Your task: From the entries below, transcribe exactly the lines between the line holding "TABLE 1 | Match" and the line holding "Figure 5: The", inclusive; skip all other lines.

Records supplied:
☆ ☆ ☆ ☆

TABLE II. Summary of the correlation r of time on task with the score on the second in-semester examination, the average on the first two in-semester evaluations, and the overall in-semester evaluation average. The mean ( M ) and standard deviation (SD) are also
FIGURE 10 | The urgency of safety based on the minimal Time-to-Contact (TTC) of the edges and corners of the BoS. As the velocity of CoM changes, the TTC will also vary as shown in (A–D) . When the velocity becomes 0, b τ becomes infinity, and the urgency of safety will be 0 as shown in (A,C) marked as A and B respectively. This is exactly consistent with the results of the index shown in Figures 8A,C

☆ ☆ ☆ ☆

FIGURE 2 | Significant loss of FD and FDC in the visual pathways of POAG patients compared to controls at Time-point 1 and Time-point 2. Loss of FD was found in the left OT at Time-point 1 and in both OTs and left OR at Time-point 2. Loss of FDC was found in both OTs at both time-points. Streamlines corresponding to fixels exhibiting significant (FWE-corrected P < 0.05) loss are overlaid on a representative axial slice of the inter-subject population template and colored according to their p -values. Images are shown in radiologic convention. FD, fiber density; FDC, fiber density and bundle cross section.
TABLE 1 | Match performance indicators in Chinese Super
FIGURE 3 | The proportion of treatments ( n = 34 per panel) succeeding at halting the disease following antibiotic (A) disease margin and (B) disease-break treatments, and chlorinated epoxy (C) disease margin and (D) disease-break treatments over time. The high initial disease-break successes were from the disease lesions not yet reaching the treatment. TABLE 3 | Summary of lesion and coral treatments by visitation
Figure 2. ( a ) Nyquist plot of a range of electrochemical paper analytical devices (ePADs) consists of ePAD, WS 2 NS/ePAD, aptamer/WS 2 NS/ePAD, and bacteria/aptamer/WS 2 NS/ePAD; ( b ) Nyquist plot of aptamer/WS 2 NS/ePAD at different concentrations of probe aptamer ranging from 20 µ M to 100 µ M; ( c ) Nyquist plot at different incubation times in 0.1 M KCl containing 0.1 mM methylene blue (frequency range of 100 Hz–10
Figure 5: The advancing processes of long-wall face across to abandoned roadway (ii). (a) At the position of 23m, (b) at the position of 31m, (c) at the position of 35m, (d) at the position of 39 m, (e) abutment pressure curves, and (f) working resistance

☆ ☆ ☆ ☆

Reply:
TABLE 1 | Match performance indicators in Chinese Super
FIGURE 3 | The proportion of treatments ( n = 34 per panel) succeeding at halting the disease following antibiotic (A) disease margin and (B) disease-break treatments, and chlorinated epoxy (C) disease margin and (D) disease-break treatments over time. The high initial disease-break successes were from the disease lesions not yet reaching the treatment. TABLE 3 | Summary of lesion and coral treatments by visitation
Figure 2. ( a ) Nyquist plot of a range of electrochemical paper analytical devices (ePADs) consists of ePAD, WS 2 NS/ePAD, aptamer/WS 2 NS/ePAD, and bacteria/aptamer/WS 2 NS/ePAD; ( b ) Nyquist plot of aptamer/WS 2 NS/ePAD at different concentrations of probe aptamer ranging from 20 µ M to 100 µ M; ( c ) Nyquist plot at different incubation times in 0.1 M KCl containing 0.1 mM methylene blue (frequency range of 100 Hz–10
Figure 5: The advancing processes of long-wall face across to abandoned roadway (ii). (a) At the position of 23m, (b) at the position of 31m, (c) at the position of 35m, (d) at the position of 39 m, (e) abutment pressure curves, and (f) working resistance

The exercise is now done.